Job item:
The records follow. Copy them exactly, but omit the pictures.
++++ Supplied data ++++
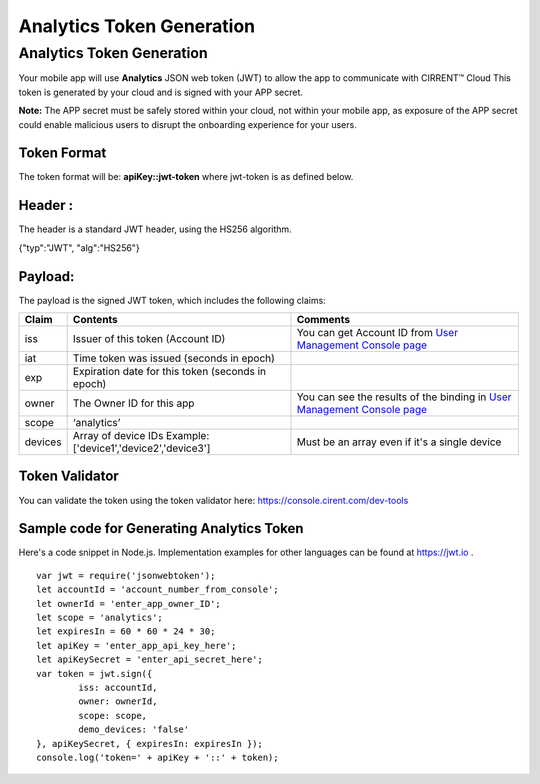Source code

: ﻿Analytics Token Generation
---------------------------------

***************************
Analytics Token Generation
***************************

Your mobile app will use  **Analytics**  JSON web token (JWT) to allow the app to communicate with CIRRENT™ Cloud This token is generated by your cloud and is signed with your APP secret.

**Note:**  The APP secret must be safely stored within your cloud, not within your mobile app, as exposure of the APP secret could enable malicious users to disrupt the onboarding experience for your users.

Token Format
=============

The token format will be: **apiKey::jwt-token** where jwt-token is as defined below.

Header :
=========

The header is a standard JWT header, using the HS256 algorithm.

{"typ":"JWT", "alg":"HS256"}

Payload:
=========

The payload is the signed JWT token, which includes the following claims:

============= ================================================== =============================================================================================================
 Claim         Contents                                           Comments
============= ================================================== =============================================================================================================
 iss          Issuer of this token (Account ID)                  You can get Account ID from  `User Management Console page <https://console.cirrent.com/users>`_ 
 iat          Time token was issued (seconds in epoch)           
 exp          Expiration date for this token (seconds in epoch)
 owner        The Owner ID for this app                          You can see the results of the binding in `User Management Console page <https://console.cirrent.com/users>`_
 scope        ‘analytics’                                        
 devices      Array of device IDs                                Must be an array even if it's a single device
              Example: ['device1','device2','device3']
============= ================================================== =============================================================================================================

Token Validator
===============

You can validate the token using the token validator here: `https://console.cirent.com/dev-tools <https://console.cirrent.com/dev-tools>`_

Sample code for Generating Analytics Token
==============================================

Here's a code snippet in Node.js. Implementation examples for other languages can be found at `https://jwt.io <https://jwt.io/>`_ .

::

	var jwt = require('jsonwebtoken');  
	let accountId = 'account_number_from_console';  
	let ownerId = 'enter_app_owner_ID';  
	let scope = 'analytics';  
	let expiresIn = 60 * 60 * 24 * 30;  
	let apiKey = 'enter_app_api_key_here';  
	let apiKeySecret = 'enter_api_secret_here';  
	var token = jwt.sign({  
 		iss: accountId,  
 		owner: ownerId,  
 		scope: scope,  
 		demo_devices: 'false'  
	}, apiKeySecret, { expiresIn: expiresIn });  
	console.log('token=' + apiKey + '::' + token);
++++
Task output:
Source code

: ﻿Analytics Token Generation
---------------------------------

***************************
Analytics Token Generation
***************************

Your mobile app will use  **Analytics**  JSON web token (JWT) to allow the app to communicate with CIRRENT™ Cloud This token is generated by your cloud and is signed with your APP secret.

**Note:**  The APP secret must be safely stored within your cloud, not within your mobile app, as exposure of the APP secret could enable malicious users to disrupt the onboarding experience for your users.

Token Format
=============

The token format will be: **apiKey::jwt-token** where jwt-token is as defined below.

Header :
=========

The header is a standard JWT header, using the HS256 algorithm.

{"typ":"JWT", "alg":"HS256"}

Payload:
=========

The payload is the signed JWT token, which includes the following claims:

============= ================================================== =============================================================================================================
 Claim         Contents                                           Comments
============= ================================================== =============================================================================================================
 iss          Issuer of this token (Account ID)                  You can get Account ID from  `User Management Console page <https://console.cirrent.com/users>`_ 
 iat          Time token was issued (seconds in epoch)           
 exp          Expiration date for this token (seconds in epoch)
 owner        The Owner ID for this app                          You can see the results of the binding in `User Management Console page <https://console.cirrent.com/users>`_
 scope        ‘analytics’                                        
 devices      Array of device IDs                                Must be an array even if it's a single device
              Example: ['device1','device2','device3']
============= ================================================== =============================================================================================================

Token Validator
===============

You can validate the token using the token validator here: `https://console.cirent.com/dev-tools <https://console.cirrent.com/dev-tools>`_

Sample code for Generating Analytics Token
==============================================

Here's a code snippet in Node.js. Implementation examples for other languages can be found at `https://jwt.io <https://jwt.io/>`_ .

::

	var jwt = require('jsonwebtoken');  
	let accountId = 'account_number_from_console';  
	let ownerId = 'enter_app_owner_ID';  
	let scope = 'analytics';  
	let expiresIn = 60 * 60 * 24 * 30;  
	let apiKey = 'enter_app_api_key_here';  
	let apiKeySecret = 'enter_api_secret_here';  
	var token = jwt.sign({  
 		iss: accountId,  
 		owner: ownerId,  
 		scope: scope,  
 		demo_devices: 'false'  
	}, apiKeySecret, { expiresIn: expiresIn });  
	console.log('token=' + apiKey + '::' + token);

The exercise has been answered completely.